# What is required:
Leaving out the images, please reproduce each line below exactly.
───── Source data
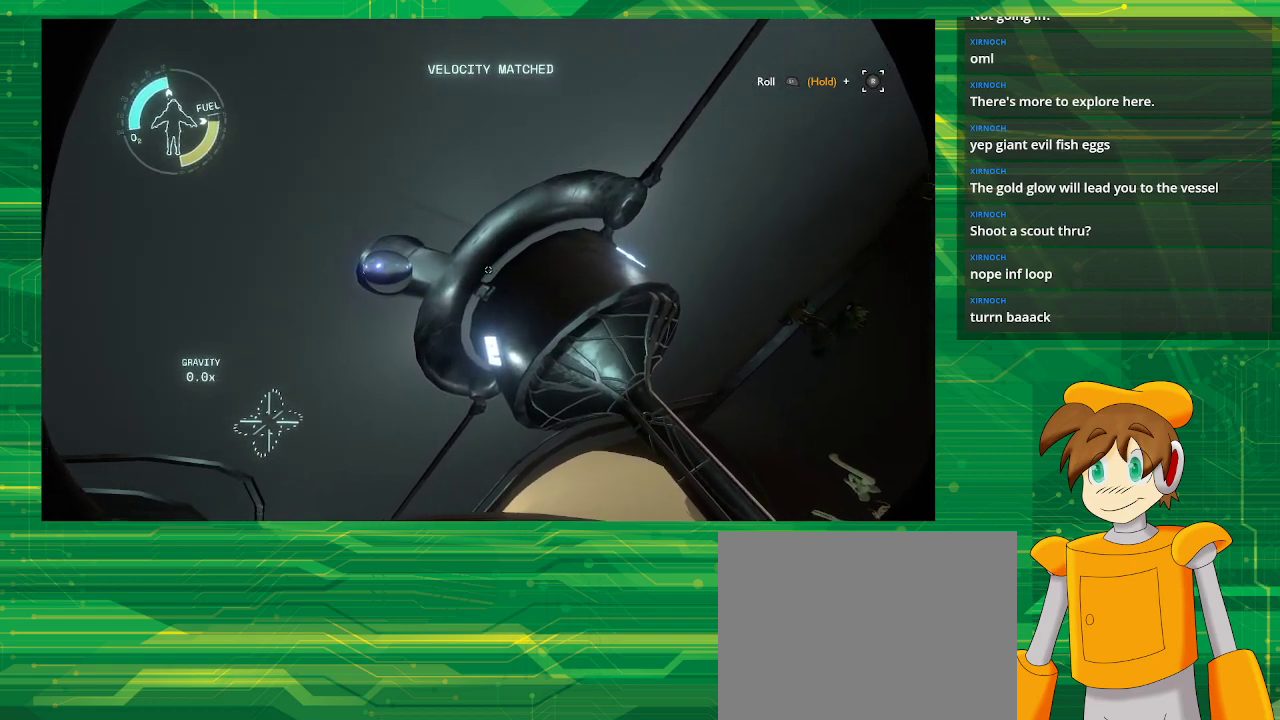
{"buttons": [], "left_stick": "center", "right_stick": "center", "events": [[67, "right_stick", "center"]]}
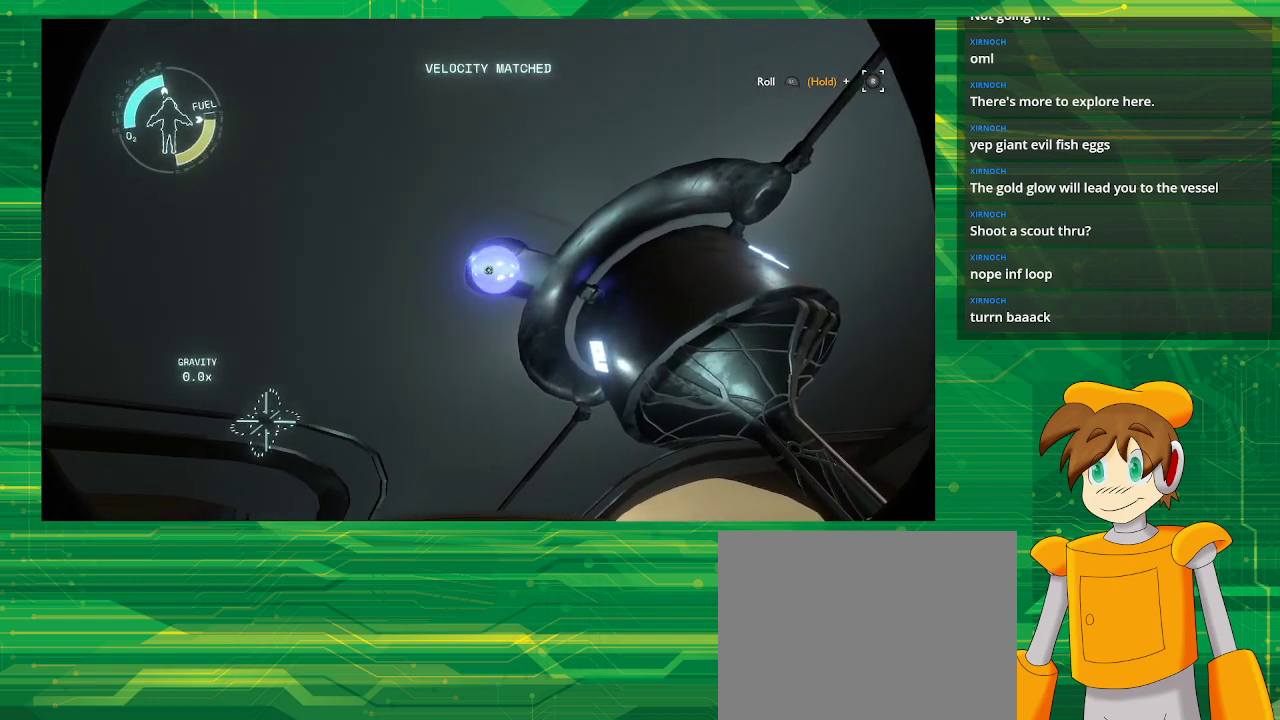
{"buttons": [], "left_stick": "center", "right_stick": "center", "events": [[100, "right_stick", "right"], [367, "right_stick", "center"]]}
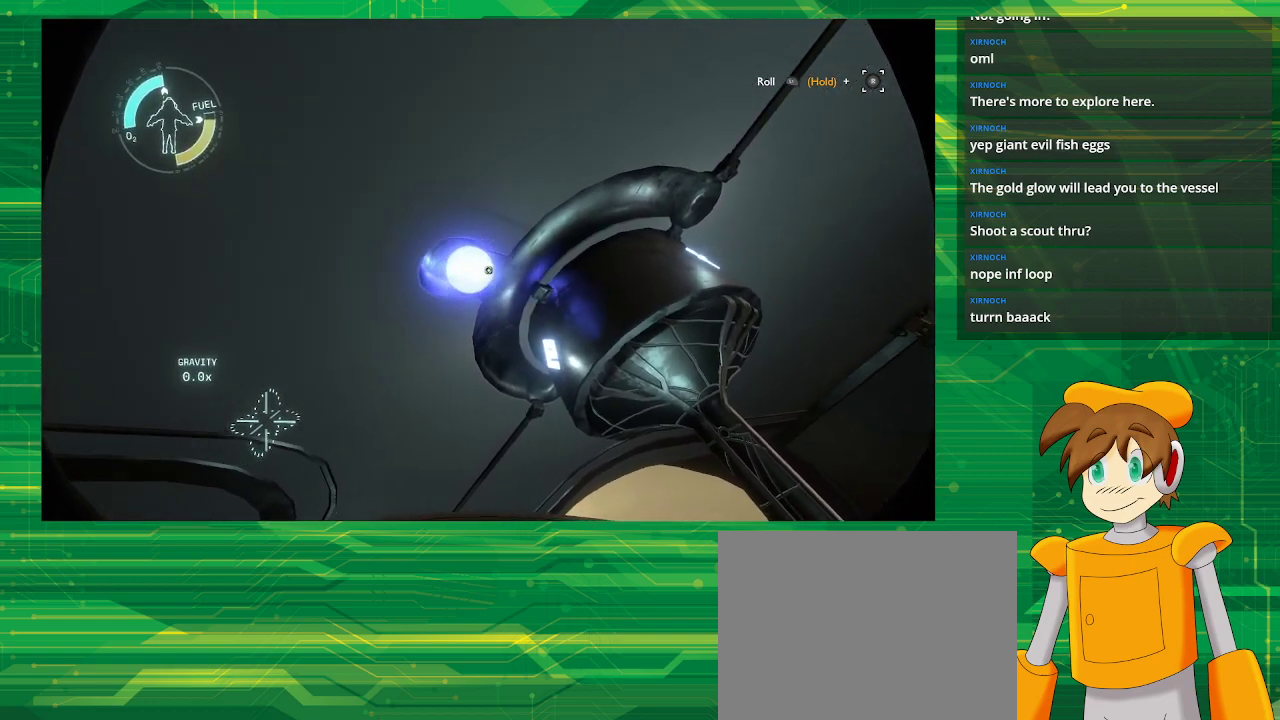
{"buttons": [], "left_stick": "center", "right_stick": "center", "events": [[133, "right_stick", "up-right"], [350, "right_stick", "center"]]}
──────────
# Reply:
{"buttons": [], "left_stick": "center", "right_stick": "center", "events": [[67, "right_stick", "center"]]}
{"buttons": [], "left_stick": "center", "right_stick": "center", "events": [[100, "right_stick", "right"], [367, "right_stick", "center"]]}
{"buttons": [], "left_stick": "center", "right_stick": "center", "events": [[133, "right_stick", "up-right"], [350, "right_stick", "center"]]}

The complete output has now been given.